  • The State Where Giving Birth Can Be Criminal

    The piece looked at the effects of a new law in Tennessee that made it a criminal assault to give birth to a baby with drugs in its system. After a six-month investigation involving interviews with pregnant women, doctors, and health workers, we were able to document a consistent pattern of women being driven underground to avoid the fate they’ve seen in mug shots on the local news. Among many narratives: We learned of and/or spoke to women avoiding prenatal care and drug treatment in order to protect themselves from the punitive effects of the law; We learned of and/or spoke to women switching hospitals, avoiding hospital births, and even leaving the state to circumvent the law; We heard about pregnant women seeking drug treatment and being turned away for liability reasons.
  • A Fight For Faith

    Fight Night VI was billed as a boxing event for charity, with the main bout featuring two former college football players. But the event, hosted by Guts Church in Tulsa, Okla., was unsanctioned with no licensed referee or judges and no ringside doctor. When the bout was over, former University of Tulsa linebacker George Clinkscale, who had sickle cell trait, lost his life, leaving behind his pregnant fiancee and a young daughter. Using previously unseen video of the fight and unreleased medical records, Outside the Lines investigated the alarming lapses that led up to Clinkscale's death at the unconventional mega-church, where its pastor preaches the gospel of toughness and sports. The story explores what could have been done to prevent the tragedy, and raises disturbing questions about the methods used by some churches today to recruit new money and members
  • Broken Shield

    Decades ago, California created a special police force to patrol exclusively at its five state developmental centers – taxpayer-funded institutions where patients with severe autism and cerebral palsy have been beaten, tortured and raped by staff members. But California Watch found that this state force, the Office of Protective Services, does an abysmal job bringing perpetrators to justice. Reporter Ryan Gabrielson, a Pulitzer Prize winner, exposed the depths of the abuse inside these developmental centers while showing how sworn officers and detectives wait too long to start investigations, fail to collect evidence and ignore key witnesses – leading to an alarming inability to solve crimes inflicted upon some of society’s most vulnerable citizens. Dozens of women were sexually assaulted inside state centers, but police investigators didn’t order “rape kits” to collect evidence, a standard law enforcement tool. Police waited so long to investigate one sexual assault that the staff janitor accused of rape fled the country, leaving behind a pregnant patient incapable of caring for a child. The police force’s inaction also allowed abusive caregivers to continue molesting patients – even after the department had evidence that could have stopped future assaults. Many of the victims chronicled by California Watch are so disabled they cannot utter a word. Gabrielson gave them a resounding voice. Our Broken Shield series prompted far-reaching change, including a criminal investigation, staff retraining and new laws – all intended to bring greater safeguards and accountability.

ENTRIES SHOWN
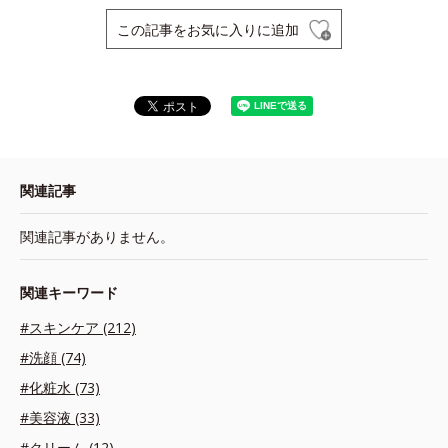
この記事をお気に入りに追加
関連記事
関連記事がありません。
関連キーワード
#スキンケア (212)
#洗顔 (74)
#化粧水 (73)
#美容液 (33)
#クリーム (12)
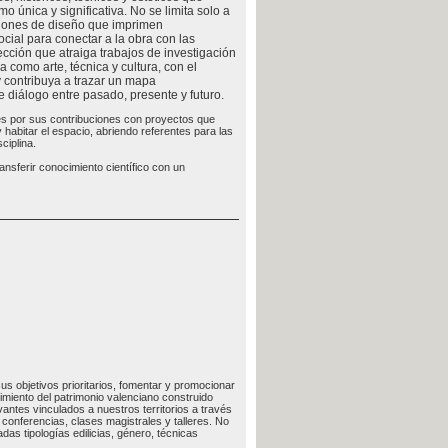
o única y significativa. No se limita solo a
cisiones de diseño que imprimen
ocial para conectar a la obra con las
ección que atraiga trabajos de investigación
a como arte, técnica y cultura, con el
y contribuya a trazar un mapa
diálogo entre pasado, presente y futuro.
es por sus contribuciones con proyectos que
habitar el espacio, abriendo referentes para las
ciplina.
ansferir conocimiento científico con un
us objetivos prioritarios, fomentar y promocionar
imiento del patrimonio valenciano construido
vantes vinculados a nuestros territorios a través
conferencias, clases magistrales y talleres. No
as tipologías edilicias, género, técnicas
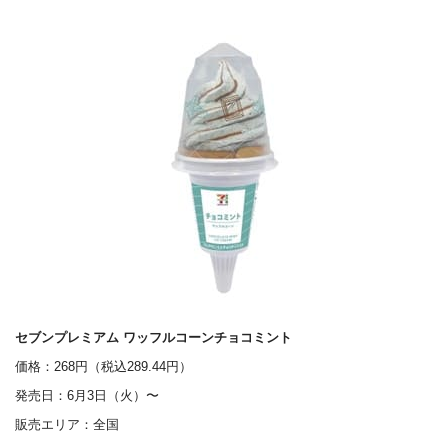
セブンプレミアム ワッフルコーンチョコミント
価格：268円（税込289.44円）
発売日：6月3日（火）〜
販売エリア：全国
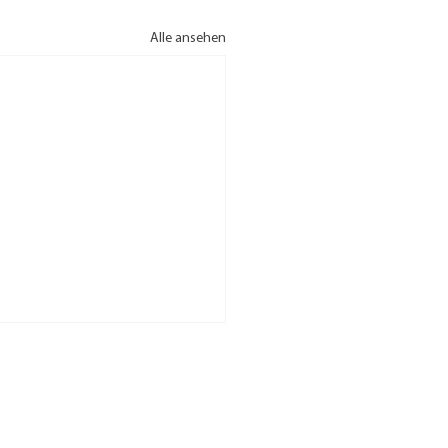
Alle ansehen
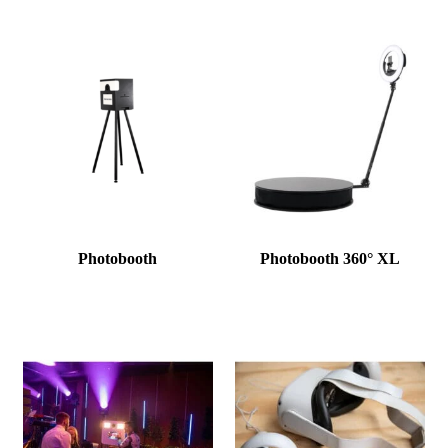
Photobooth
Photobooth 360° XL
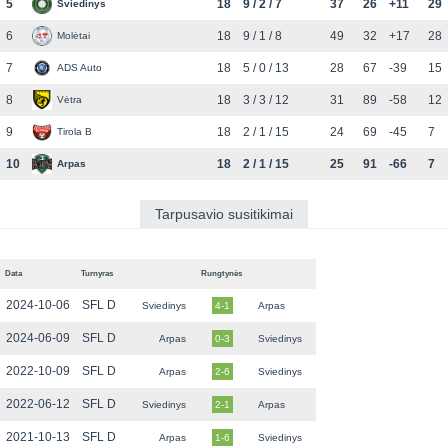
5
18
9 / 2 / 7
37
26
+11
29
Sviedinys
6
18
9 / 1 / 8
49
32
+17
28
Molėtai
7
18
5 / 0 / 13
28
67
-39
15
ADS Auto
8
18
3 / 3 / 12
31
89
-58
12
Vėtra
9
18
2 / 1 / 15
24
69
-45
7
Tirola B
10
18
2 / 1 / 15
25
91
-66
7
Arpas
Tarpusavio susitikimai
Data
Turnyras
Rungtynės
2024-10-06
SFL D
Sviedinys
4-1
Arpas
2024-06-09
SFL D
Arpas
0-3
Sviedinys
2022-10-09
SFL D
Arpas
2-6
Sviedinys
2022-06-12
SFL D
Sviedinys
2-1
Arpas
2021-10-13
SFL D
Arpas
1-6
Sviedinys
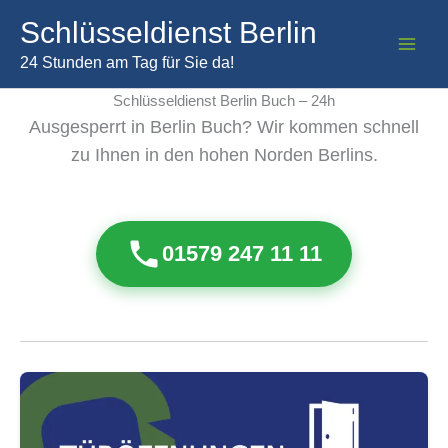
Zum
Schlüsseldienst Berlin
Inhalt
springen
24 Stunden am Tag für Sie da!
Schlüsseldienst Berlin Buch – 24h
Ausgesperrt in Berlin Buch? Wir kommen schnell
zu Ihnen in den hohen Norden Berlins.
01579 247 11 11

TASK INSTRUCTIONS
Write the next part of the descriptions of investigative reporting projects, starting after the entry that ends "all intended to bring greater safeguards and accountability."

OUTPUT FOR THIS TASK
  • The State of our Maternal Health

    In California, the health of pregnant women has been getting worse over the years and the maternal death rate is even worse that Bosnia's. The story investigated the causes behind what is making women sicker. One finding included showing that women in California are at a greater risk of having a cesarean surgery at for-profit hospitals where there is a financial incentive to perform this procedure.
  • Una Realidad Embarazosa: A Shameful Reality

    The story addresses the realities of teenage pregnancies in Colombia. The reporters examine the failures of sex education in schools and the lack of effective campaigns by the government. The story includes the profile of one young woman who, like many, chooses to get pregnant in order to escape domestic violence and poverty.